--- TASK ---
What number of lines in the entries below include the string "text"? Respond with that number alone.

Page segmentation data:
┏━━

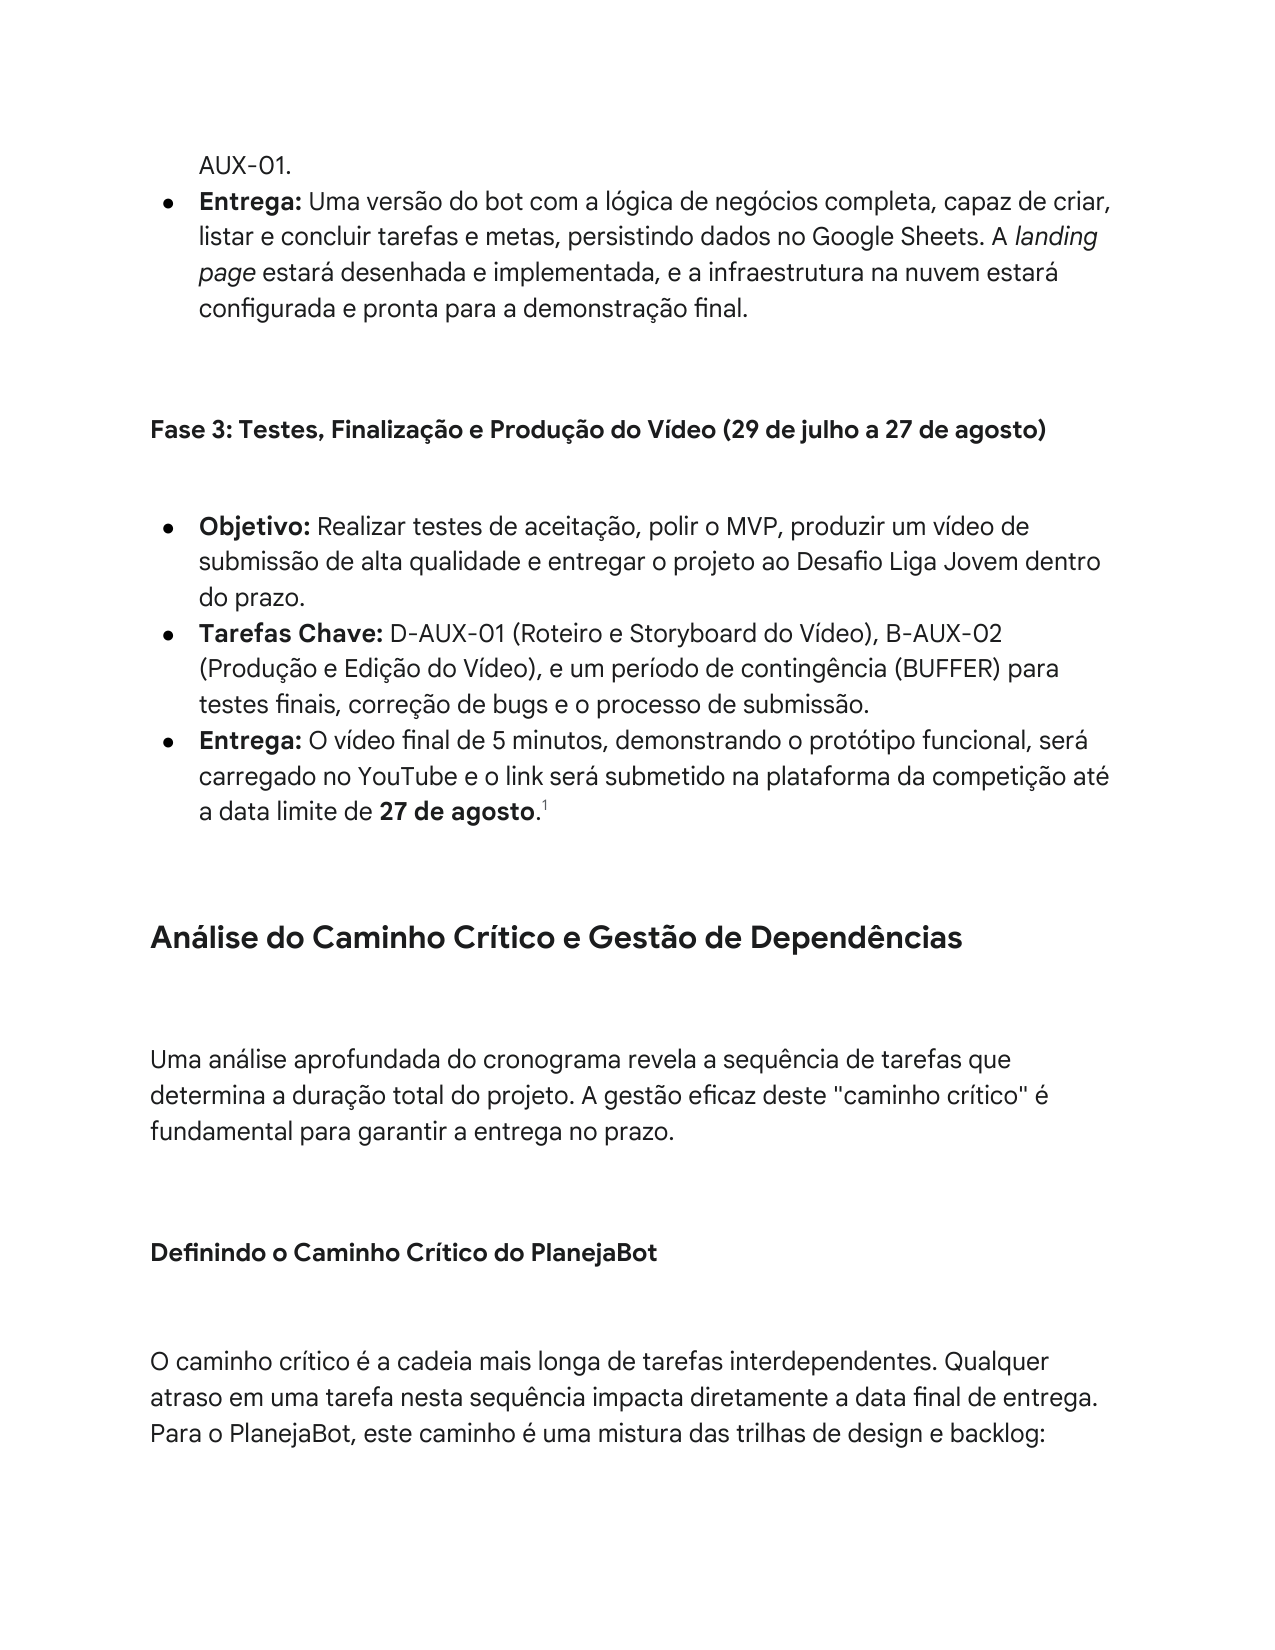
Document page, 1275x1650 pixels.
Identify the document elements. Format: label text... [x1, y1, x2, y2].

text Uma análise aprofundada do cronograma revela a sequência de tarefas que determina a duração total do projeto. A gestão eficaz deste "caminho crítico" é fundamental para garantir a entrega no prazo. [150, 1045, 1125, 1148]
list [161, 150, 1125, 181]
list Entrega: Uma versão do bot com a lógica de negócios completa, capaz de criar, listar e concluir tarefas e metas, persistindo dados no Google Sheets. A landing page estará desenhada e implementada, e a infraestrutura na nuvem estará configurada e pronta para a demonstração final. [161, 186, 1125, 324]
subtitle Fase 3: Testes, Finalização e Produção do Vídeo (29 de julho a 27 de agosto) [150, 414, 1125, 446]
list Objetivo: Realizar testes de aceitação, polir o MVP, produzir um vídeo de submissão de alta qualidade e entregar o projeto ao Desafio Liga Jovem dentro do prazo. [161, 511, 1125, 614]
list Entrega: O vídeo final de 5 minutos, demonstrando o protótipo funcional, será carregado no YouTube e o link será submetido na plataforma da competição até a data limite de 27 de agosto.1 [161, 725, 1125, 828]
text O caminho crítico é a cadeia mais longa de tarefas interdependentes. Qualquer atraso em uma tarefa nesta sequência impacta diretamente a data final de entrega. Para o PlanejaBot, este caminho é uma mistura das trilhas de design e backlog: [150, 1347, 1125, 1449]
subtitle Análise do Caminho Crítico e Gestão de Dependências [150, 918, 1125, 957]
list Tarefas Chave: D-AUX-01 (Roteiro e Storyboard do Vídeo), B-AUX-02 (Produção e Edição do Vídeo), e um período de contingência (BUFFER) para testes finais, correção de bugs e o processo de submissão. [161, 618, 1125, 721]
subtitle Definindo o Caminho Crítico do PlanejaBot [150, 1238, 1125, 1269]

┗━━

--- FINISHED TASK ---
3